- REQUIREMENT -
Your answer must consist of every line from the data below that includes the word "lobe".

- Saved entries -
__________
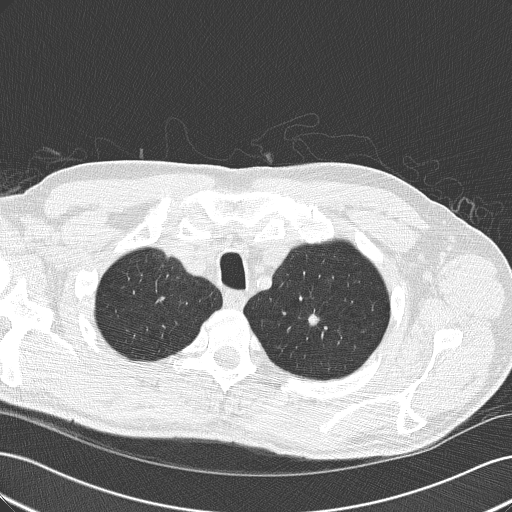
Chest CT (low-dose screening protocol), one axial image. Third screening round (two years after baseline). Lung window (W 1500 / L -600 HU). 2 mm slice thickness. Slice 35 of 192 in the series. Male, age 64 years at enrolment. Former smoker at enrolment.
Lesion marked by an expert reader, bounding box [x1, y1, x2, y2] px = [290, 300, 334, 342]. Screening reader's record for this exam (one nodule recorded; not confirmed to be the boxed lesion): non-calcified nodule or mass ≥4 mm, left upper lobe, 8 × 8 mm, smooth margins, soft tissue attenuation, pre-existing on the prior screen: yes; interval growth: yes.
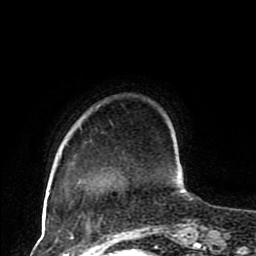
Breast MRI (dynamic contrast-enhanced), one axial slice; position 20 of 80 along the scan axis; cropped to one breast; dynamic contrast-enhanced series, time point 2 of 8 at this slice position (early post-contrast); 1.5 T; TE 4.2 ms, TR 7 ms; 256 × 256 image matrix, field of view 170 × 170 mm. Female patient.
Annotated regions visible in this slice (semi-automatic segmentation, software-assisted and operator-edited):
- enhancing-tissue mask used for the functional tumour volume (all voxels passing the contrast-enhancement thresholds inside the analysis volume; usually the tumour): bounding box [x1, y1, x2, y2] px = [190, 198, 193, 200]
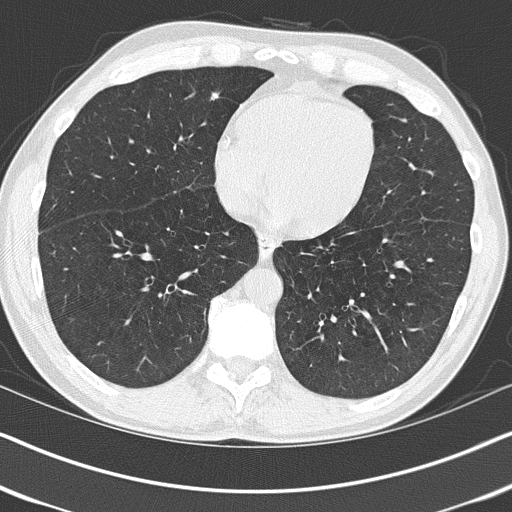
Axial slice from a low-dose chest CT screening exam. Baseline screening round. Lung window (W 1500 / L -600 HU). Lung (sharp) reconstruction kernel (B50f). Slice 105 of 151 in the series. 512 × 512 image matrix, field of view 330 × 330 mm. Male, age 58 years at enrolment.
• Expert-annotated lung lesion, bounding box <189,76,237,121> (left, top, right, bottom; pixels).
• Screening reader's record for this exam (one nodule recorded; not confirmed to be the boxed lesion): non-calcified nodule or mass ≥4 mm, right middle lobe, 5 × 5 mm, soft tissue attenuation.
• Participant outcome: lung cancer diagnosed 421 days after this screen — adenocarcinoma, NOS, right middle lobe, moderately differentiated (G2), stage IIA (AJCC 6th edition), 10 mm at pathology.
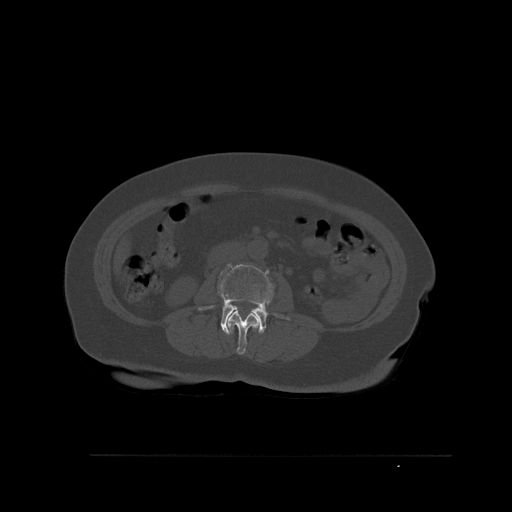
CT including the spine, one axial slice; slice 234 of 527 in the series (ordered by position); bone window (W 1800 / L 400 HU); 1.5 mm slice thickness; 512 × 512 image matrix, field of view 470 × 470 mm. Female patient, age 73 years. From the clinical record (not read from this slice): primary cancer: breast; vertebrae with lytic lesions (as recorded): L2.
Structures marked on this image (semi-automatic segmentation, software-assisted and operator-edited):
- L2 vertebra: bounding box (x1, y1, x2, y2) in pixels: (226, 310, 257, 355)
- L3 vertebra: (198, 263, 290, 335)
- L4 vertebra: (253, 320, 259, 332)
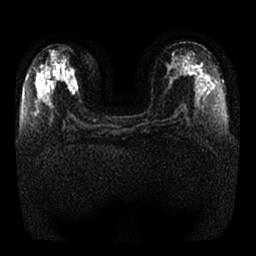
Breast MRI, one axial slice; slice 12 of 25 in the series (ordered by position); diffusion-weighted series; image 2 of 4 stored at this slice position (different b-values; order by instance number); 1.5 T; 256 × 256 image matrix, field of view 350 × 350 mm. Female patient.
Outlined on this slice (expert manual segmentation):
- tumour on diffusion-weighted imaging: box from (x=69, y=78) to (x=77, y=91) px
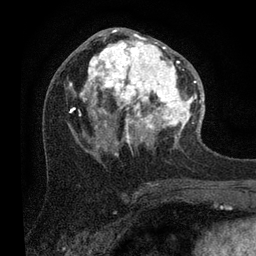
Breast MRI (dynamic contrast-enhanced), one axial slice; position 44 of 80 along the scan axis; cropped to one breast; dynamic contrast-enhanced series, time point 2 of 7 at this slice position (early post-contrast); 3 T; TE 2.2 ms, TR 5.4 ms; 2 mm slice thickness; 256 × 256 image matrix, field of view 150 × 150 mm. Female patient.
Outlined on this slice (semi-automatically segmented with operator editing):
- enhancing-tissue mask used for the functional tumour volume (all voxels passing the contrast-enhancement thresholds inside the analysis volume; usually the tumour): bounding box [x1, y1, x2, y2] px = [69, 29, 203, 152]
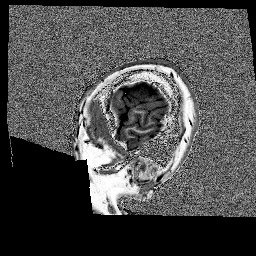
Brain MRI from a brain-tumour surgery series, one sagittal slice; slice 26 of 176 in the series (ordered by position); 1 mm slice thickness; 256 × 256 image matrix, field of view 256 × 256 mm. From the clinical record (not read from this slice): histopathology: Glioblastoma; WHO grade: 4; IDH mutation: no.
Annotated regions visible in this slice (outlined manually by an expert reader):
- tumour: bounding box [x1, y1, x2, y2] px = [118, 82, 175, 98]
__________
- TASK ANSWER -
Lesion marked by an expert reader, bounding box [x1, y1, x2, y2] px = [290, 300, 334, 342]. Screening reader's record for this exam (one nodule recorded; not confirmed to be the boxed lesion): non-calcified nodule or mass ≥4 mm, left upper lobe, 8 × 8 mm, smooth margins, soft tissue attenuation, pre-existing on the prior screen: yes; interval growth: yes.
• Screening reader's record for this exam (one nodule recorded; not confirmed to be the boxed lesion): non-calcified nodule or mass ≥4 mm, right middle lobe, 5 × 5 mm, soft tissue attenuation.
• Participant outcome: lung cancer diagnosed 421 days after this screen — adenocarcinoma, NOS, right middle lobe, moderately differentiated (G2), stage IIA (AJCC 6th edition), 10 mm at pathology.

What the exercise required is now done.